02 maio 2005

Dançando no escuro

Luz. Uma radiação eletromagnética com comprimento de onda capaz de sensibilizar as células da retina. A retina transforma esses estímulos em impulsos elétricos que correm até o cérebro, que, de uma maneira ainda pouco conhecida, interpreta a informação e compõe uma imagem, que vale por mil desses conjuntos de letras.
A idéia era falar em como a luz (e principalmente seu produto, a imagem) é fundamental na nossa cultura (a humana, não a brasileira) em centenas de aspectos, principalmente na formação de símbolos que carregamos a vida inteira.
Mas daí eu fui ao show do Placebo.
Não que ele tenha sido um excesso de imagens, luzes e cores piscantes, foi até bem modesto, bem mais centrado na música. Aliás, cores havia poucas. A banda, preto e branco. O público, roxo, vermelho e azul nos cabelos e preto no resto, basicamente.
É que, pouco antes do show começar, depois de uma espera de quase 3 horas e 5 bandas iniciantes depois, naquele momento em que a multidão está cansada e impaciente e xinga e reclama e se espreme na ânsia de chegar mais perto do palco, uma garota de uns 20 anos com os braços apertados junto ao corpo, segurando o que parecia um feixe de canudos grossos entre as mãos, sorria e se esmagava na massa humana. Ela olhava pra tudo e pra nada ao mesmo tempo. Era cega, os canudos eram sua bengala retrátil (legal essa palavra, retrátil, vou usá-la mais vezes). Gritava, feliz, para alguém lá atrás, enquanto esperava a banda que tanto gostava.
Quando o show começou e o oceano humano deixou de ficar à deriva e se transformou em tempestade, com ondas de meio metro e rebentação perigosa, eu imaginei o que teria acontecido com a cega. Umas duas músicas depois, quando os mortos e feridos já tinham se retirado e curtir o show se tornou possível, não a vi mais.
Por que ela escolheu ficar na pista? As numeradas eram mais baratas, era menos quente e o som era o mesmo.
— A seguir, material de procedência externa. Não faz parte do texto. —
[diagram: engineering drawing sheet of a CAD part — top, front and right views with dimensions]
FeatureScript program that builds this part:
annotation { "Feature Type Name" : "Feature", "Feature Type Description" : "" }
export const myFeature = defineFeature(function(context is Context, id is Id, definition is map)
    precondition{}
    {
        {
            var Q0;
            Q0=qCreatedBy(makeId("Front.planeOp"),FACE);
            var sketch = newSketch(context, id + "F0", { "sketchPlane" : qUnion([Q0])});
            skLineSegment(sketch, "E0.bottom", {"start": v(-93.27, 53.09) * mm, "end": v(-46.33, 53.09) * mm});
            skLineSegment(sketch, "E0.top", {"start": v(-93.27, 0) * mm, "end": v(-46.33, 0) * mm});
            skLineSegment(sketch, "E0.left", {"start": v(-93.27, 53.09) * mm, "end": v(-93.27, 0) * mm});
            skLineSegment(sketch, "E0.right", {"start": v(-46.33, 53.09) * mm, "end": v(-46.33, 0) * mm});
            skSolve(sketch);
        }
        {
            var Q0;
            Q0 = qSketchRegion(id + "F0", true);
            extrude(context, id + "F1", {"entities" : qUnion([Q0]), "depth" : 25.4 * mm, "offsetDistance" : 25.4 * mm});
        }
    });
Ela preferiu a massa, o contato, talvez ela buscasse o equivalente ao espetáculo visual no espetáculo físico. Talvez ela visse as coisas de maneira diferente, só pra usar um clichê do gênero.
Se é cegueira congênita, ela não tem memória visual, não criou um banco de referências baseado na imagem. Isso obviamente não quer dizer que ela não tenha nenhuma bagagem.
Na faculdade, desde o primeiro ano tenho lido textos de teóricos que enaltecem o texto escrito em detrimento de imagens, de sons, ou de qualquer outra coisa, alegando que praticamente toda a produção cultural vem (ou pode ter vindo) de textos-base, mais ou menos como uma música, que pode ser representada em partitura, ou um filme, que segue um roteiro.
Eu acho essa idéia bastante limitada. Limitada porque parte de um pressuposto que sugere que pensamos verbalmente. Eu não penso palavras. Se estou com fome, sinto fome, não aparece uma voz na minha cabeça dizendo n-o-s-s-a,--e-u--p-r-e-c-i-s-o--d-e--c-o-m-i-d-a.
Da mesma forma, também não penso imagens. Preciso ir ao banheiro e não me vem nenhuma foto de sanitário na cabeça.
Por isso a cega fã do Placebo não precisa da linguagem visual para curtir o show. Sorte que ela nem precisou ver a cara feia do baixista.
O texto, as imagens, a linguagem, seja ela qual for, é um código para transmitir idéias, mesmo que seja de mim para mim mesmo. Posso associar a idéia de mãe com sua imagem, com seu nome, com sua voz, mas não preciso de nada disso pra saber quem ela é. A linguagem organiza o pensamento, mas não o origina.
A comunicação perfeita seria de idéias pra idéias, sem precisar "traduzir" nada em códigos. Se é difícil conceber isso dentro de um único ser (eu precisei da linguagem para ligar idéias desconexas, como a luz e o show do Placebo, por exemplo), imaginar um diálogo de idéias puras vai além da minha capacidade. Torço pra que, se um dia alcançarmos essa empatia absoluta, o mundo não vire um grande marasmo. Um mundo onde baixistas posers reconhecem seus excessos deve ser bem sem graça.